TASK BRIEF >>
Search the entries below for the word "down" and copy every line where it appears.

RAW DATA >>
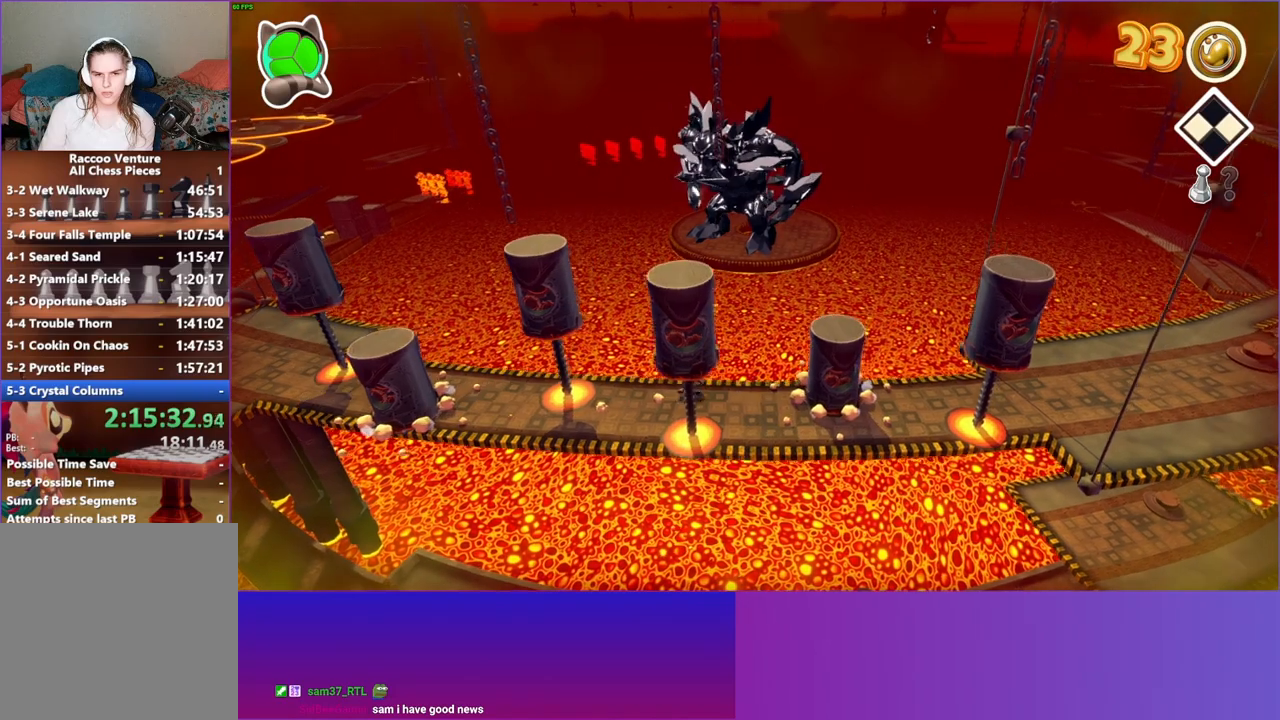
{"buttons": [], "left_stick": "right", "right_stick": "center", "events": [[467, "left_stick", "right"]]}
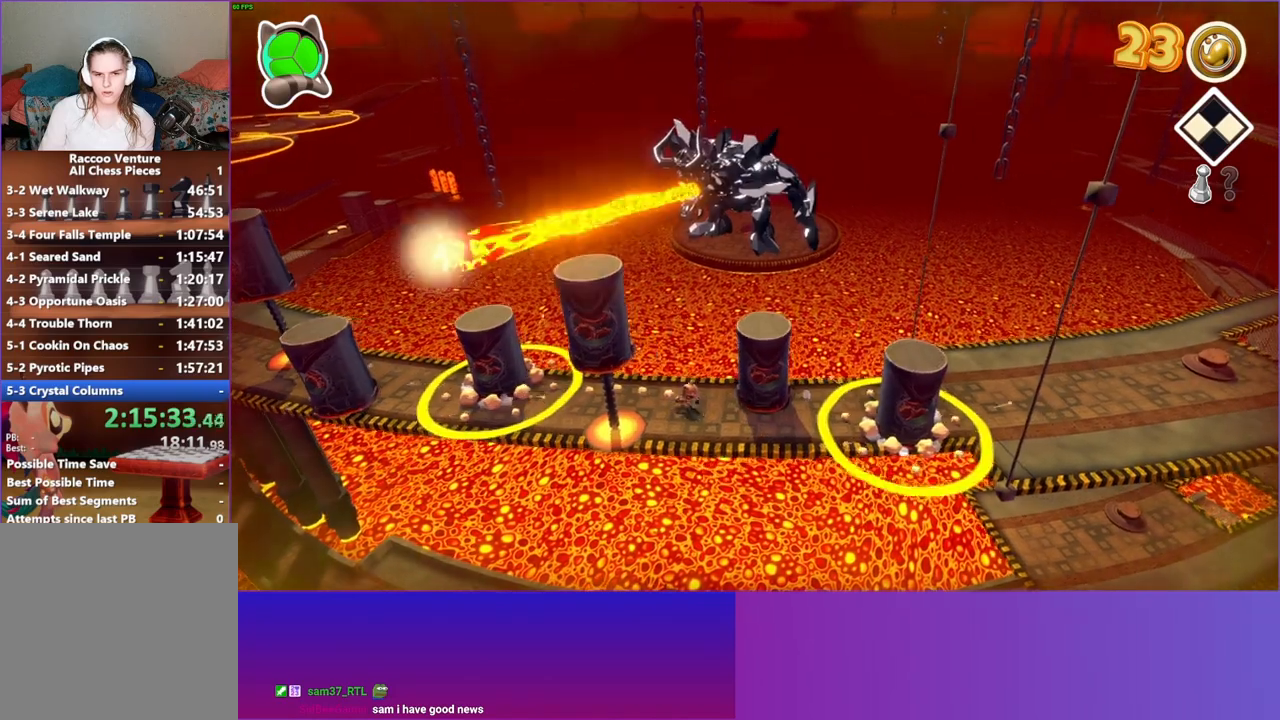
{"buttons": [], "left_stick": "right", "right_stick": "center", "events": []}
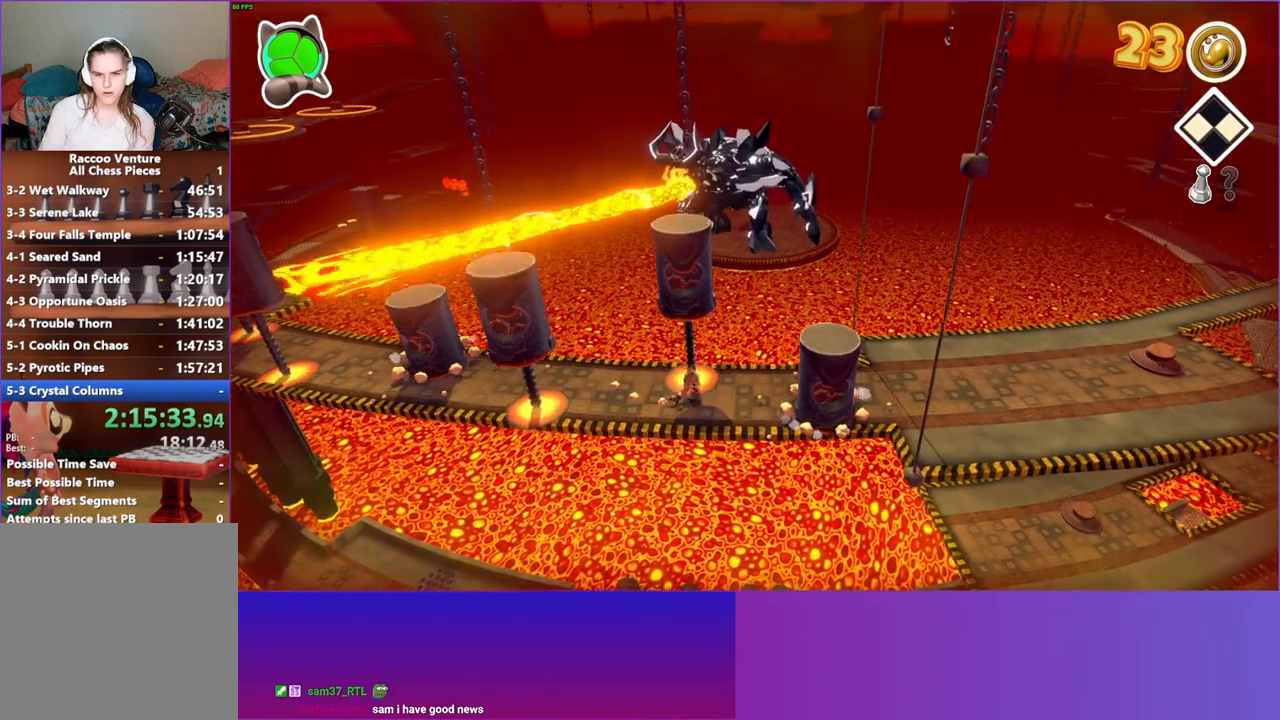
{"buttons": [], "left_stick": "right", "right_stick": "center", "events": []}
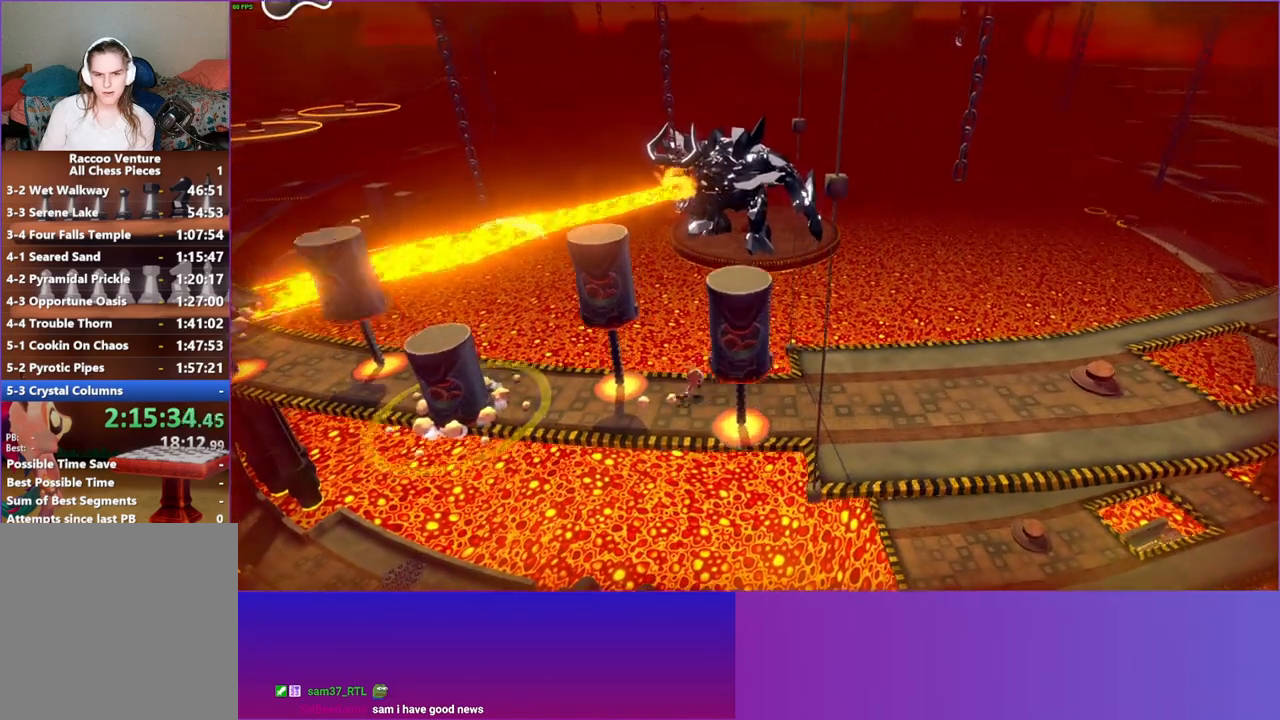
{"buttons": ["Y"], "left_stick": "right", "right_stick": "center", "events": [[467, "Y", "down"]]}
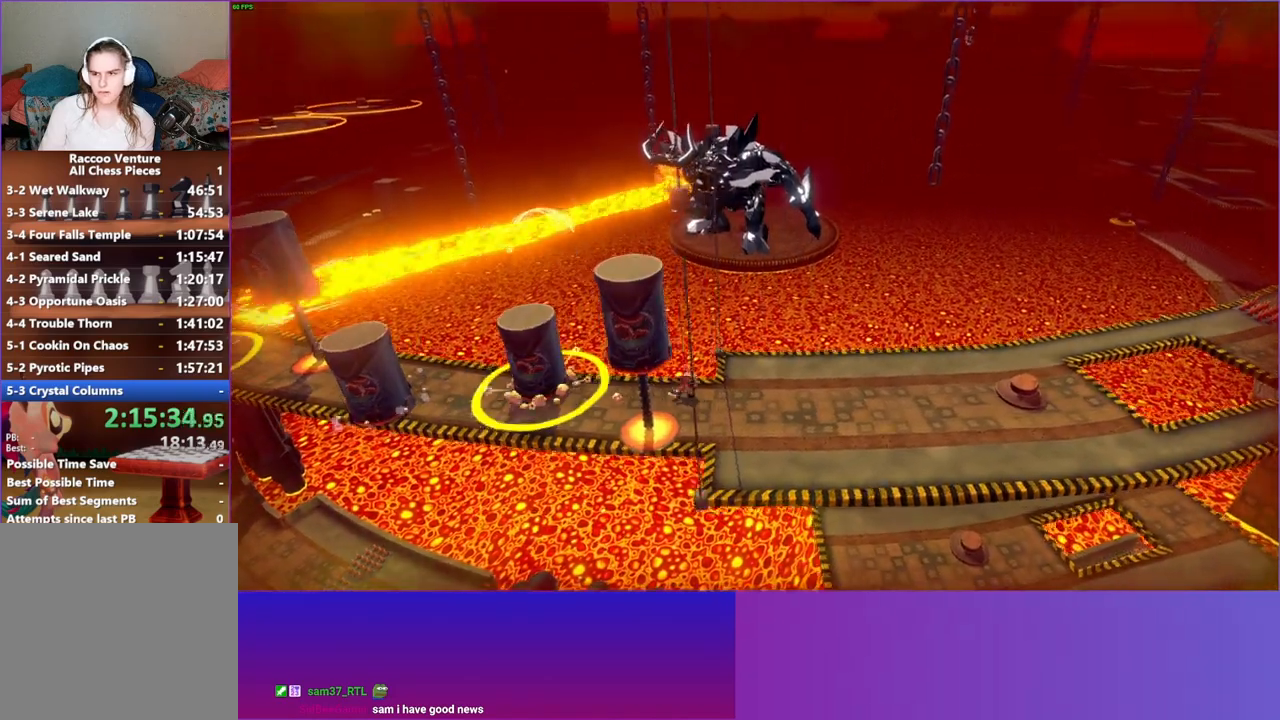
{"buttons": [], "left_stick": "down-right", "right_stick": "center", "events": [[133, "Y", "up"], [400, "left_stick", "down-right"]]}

SOLUTION TO THIS TASK >>
{"buttons": ["Y"], "left_stick": "right", "right_stick": "center", "events": [[467, "Y", "down"]]}
{"buttons": [], "left_stick": "down-right", "right_stick": "center", "events": [[133, "Y", "up"], [400, "left_stick", "down-right"]]}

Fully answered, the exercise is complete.